Sam Higgins* says the fallout from the pandemic, geopolitical tensions and climate-driven disasters mean Government workers must prepare themselves for continuing difficulties in the year ahead.
During the past two years of the global pandemic, the public sector has played a larger and more crucial role in people’s daily lives than at any time during this century.
As world leaders prepare to announce the end of the health emergency, Governments have begun to weigh a return to pre-pandemic, business-as-usual policies, programs, and service delivery.
However, deepening geopolitical tensions, increasing economic uncertainty, and more frequent climate-driven disasters mean societies are facing more, not fewer, systemic risks and crises.
To help business and society navigate this next great wave of global change, the public sector must gird itself for an uncertain future.
It must strengthen its talent pool, maintain trusted relationships with customers, and retain hard-won pandemic-era competencies and capacity.
Doing so means wrestling with unprecedented external pressures and internal challenges.
During the pandemic the public sector embraced anywhere work mostly as a temporary measure.
Now, 67 per cent of global public sector employees expect they’ll have to return to the office, according to Forrester’s Future Of Work Survey, 2022.
However, Government employees want flexible work arrangements and are willing to Agency-hop or simply jump to the private sector to find this flexibility.
In 2023, the public sector will have to do more to stem the tide of employee loss to the private sector, especially to companies with great employee experience programs and those that now offer non-monetary compensation and benefits that meet or exceed those of the public sector.
Historically, security leaders have emphasised the need for data confidentiality, but they are now facing a new battle over data integrity.
In a data integrity attack, malicious actors don’t steal or ransom data — they silently tamper with, corrupt, and manipulate the data on which insights-driven organisations depend.
In 2023, an insider attack on Government data integrity will result from employees’ growing disquiet with Government responses.
This will include international issues such as the war in Ukraine or domestic policies tied to social issues like reproductive rights or cost-of-living pressures.
The perpetrators will likely see themselves as modern-day Robin Hoods who alter data to benefit the vulnerable by increasing benefits to disadvantaged people.

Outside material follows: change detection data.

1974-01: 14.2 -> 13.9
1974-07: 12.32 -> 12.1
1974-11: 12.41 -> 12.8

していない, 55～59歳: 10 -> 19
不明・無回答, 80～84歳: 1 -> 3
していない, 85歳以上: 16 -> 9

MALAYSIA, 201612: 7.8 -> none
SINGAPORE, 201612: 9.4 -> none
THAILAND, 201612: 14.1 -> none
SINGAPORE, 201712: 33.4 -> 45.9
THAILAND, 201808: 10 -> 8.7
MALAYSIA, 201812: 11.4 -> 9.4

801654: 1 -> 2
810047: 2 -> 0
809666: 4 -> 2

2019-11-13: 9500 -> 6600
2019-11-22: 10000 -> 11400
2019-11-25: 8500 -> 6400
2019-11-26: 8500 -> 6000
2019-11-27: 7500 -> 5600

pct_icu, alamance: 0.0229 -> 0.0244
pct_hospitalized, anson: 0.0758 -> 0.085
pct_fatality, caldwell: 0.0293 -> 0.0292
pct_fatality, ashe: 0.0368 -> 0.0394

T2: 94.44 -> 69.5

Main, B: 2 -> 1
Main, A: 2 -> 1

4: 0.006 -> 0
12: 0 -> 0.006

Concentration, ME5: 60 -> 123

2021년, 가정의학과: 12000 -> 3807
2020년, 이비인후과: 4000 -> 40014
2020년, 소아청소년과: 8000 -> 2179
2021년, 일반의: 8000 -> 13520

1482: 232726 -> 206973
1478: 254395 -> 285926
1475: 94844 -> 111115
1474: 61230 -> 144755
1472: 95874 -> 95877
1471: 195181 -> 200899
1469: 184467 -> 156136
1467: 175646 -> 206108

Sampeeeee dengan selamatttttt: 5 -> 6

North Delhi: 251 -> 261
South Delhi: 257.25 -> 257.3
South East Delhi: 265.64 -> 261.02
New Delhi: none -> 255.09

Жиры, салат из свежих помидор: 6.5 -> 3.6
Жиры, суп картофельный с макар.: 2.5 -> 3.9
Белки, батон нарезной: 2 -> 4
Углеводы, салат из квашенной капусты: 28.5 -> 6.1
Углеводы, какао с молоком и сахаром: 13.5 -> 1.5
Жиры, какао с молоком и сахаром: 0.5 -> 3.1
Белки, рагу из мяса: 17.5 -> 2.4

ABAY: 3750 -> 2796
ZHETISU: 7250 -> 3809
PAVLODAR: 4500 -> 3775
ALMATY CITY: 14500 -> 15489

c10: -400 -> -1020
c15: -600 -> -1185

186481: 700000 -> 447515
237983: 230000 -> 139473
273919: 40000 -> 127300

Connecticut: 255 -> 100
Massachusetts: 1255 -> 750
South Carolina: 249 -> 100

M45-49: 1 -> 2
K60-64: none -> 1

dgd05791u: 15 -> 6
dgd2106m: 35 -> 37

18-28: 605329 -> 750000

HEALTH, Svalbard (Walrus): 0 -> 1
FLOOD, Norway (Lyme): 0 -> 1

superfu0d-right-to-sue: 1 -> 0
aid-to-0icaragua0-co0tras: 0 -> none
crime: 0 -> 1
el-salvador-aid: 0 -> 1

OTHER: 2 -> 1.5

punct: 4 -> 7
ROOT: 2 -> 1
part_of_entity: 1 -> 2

However, the attackers could also pursue nefarious outcomes like manipulating data that informs justice, budget, or public policy decisions.
Our data shows that 38 per cent of Government workers say the person responsible for their organisation’s customer experience (CX) program reports to a Chief Customer Officer (CCO).
That’s good news, since CX transformation requires executive support and the budget that goes with it.
However, in 2022, few Government organisations with CCOs improved CX quality.
Some of these organisations even declined, despite the imprimatur of political leaders, such as the CX Executive Order in the United States.
The problem is that too few public sector CCOs use their clout to make the changes that matter most.
These include implementing journey-centric approaches and replacing archaic processes, legacy systems, and bureaucratic decision-making.
*Sam Higgins is the Principal Analyst at Forrester, a leading international research and advisory firm.